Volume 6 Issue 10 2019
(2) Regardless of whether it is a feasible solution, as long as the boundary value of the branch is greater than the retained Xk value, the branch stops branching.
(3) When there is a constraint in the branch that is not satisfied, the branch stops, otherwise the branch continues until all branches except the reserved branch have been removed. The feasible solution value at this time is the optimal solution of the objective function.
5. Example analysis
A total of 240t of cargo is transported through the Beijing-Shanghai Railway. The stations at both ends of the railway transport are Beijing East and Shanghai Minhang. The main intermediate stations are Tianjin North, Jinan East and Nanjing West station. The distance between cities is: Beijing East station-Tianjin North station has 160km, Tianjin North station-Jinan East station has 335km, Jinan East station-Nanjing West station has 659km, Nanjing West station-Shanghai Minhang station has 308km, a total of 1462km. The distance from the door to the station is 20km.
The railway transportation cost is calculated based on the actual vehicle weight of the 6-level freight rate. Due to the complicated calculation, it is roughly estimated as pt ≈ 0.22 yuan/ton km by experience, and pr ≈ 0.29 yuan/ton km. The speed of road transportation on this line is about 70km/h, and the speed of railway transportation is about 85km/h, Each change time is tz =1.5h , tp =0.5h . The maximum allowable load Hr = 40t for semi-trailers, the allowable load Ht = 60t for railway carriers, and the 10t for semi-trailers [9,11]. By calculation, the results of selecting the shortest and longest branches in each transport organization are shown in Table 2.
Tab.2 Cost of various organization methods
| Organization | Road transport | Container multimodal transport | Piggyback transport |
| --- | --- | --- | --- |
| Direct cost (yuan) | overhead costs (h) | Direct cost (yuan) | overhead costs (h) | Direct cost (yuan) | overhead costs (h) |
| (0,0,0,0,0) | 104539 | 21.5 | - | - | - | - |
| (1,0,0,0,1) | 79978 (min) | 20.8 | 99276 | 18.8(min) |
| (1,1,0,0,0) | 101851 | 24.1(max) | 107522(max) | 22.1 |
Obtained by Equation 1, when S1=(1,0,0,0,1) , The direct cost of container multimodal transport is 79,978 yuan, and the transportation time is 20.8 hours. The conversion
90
--- --- ---
**Exercise requirements**
Your answer should consist of every entry, repeated exactly.

**Answer for this exercise**
Volume 6 Issue 10 2019
(2) Regardless of whether it is a feasible solution, as long as the boundary value of the branch is greater than the retained Xk value, the branch stops branching.
(3) When there is a constraint in the branch that is not satisfied, the branch stops, otherwise the branch continues until all branches except the reserved branch have been removed. The feasible solution value at this time is the optimal solution of the objective function.
5. Example analysis
A total of 240t of cargo is transported through the Beijing-Shanghai Railway. The stations at both ends of the railway transport are Beijing East and Shanghai Minhang. The main intermediate stations are Tianjin North, Jinan East and Nanjing West station. The distance between cities is: Beijing East station-Tianjin North station has 160km, Tianjin North station-Jinan East station has 335km, Jinan East station-Nanjing West station has 659km, Nanjing West station-Shanghai Minhang station has 308km, a total of 1462km. The distance from the door to the station is 20km.
The railway transportation cost is calculated based on the actual vehicle weight of the 6-level freight rate. Due to the complicated calculation, it is roughly estimated as pt ≈ 0.22 yuan/ton km by experience, and pr ≈ 0.29 yuan/ton km. The speed of road transportation on this line is about 70km/h, and the speed of railway transportation is about 85km/h, Each change time is tz =1.5h , tp =0.5h . The maximum allowable load Hr = 40t for semi-trailers, the allowable load Ht = 60t for railway carriers, and the 10t for semi-trailers [9,11]. By calculation, the results of selecting the shortest and longest branches in each transport organization are shown in Table 2.
Tab.2 Cost of various organization methods
| Organization | Road transport | Container multimodal transport | Piggyback transport |
| --- | --- | --- | --- |
| Direct cost (yuan) | overhead costs (h) | Direct cost (yuan) | overhead costs (h) | Direct cost (yuan) | overhead costs (h) |
| (0,0,0,0,0) | 104539 | 21.5 | - | - | - | - |
| (1,0,0,0,1) | 79978 (min) | 20.8 | 99276 | 18.8(min) |
| (1,1,0,0,0) | 101851 | 24.1(max) | 107522(max) | 22.1 |
Obtained by Equation 1, when S1=(1,0,0,0,1) , The direct cost of container multimodal transport is 79,978 yuan, and the transportation time is 20.8 hours. The conversion
90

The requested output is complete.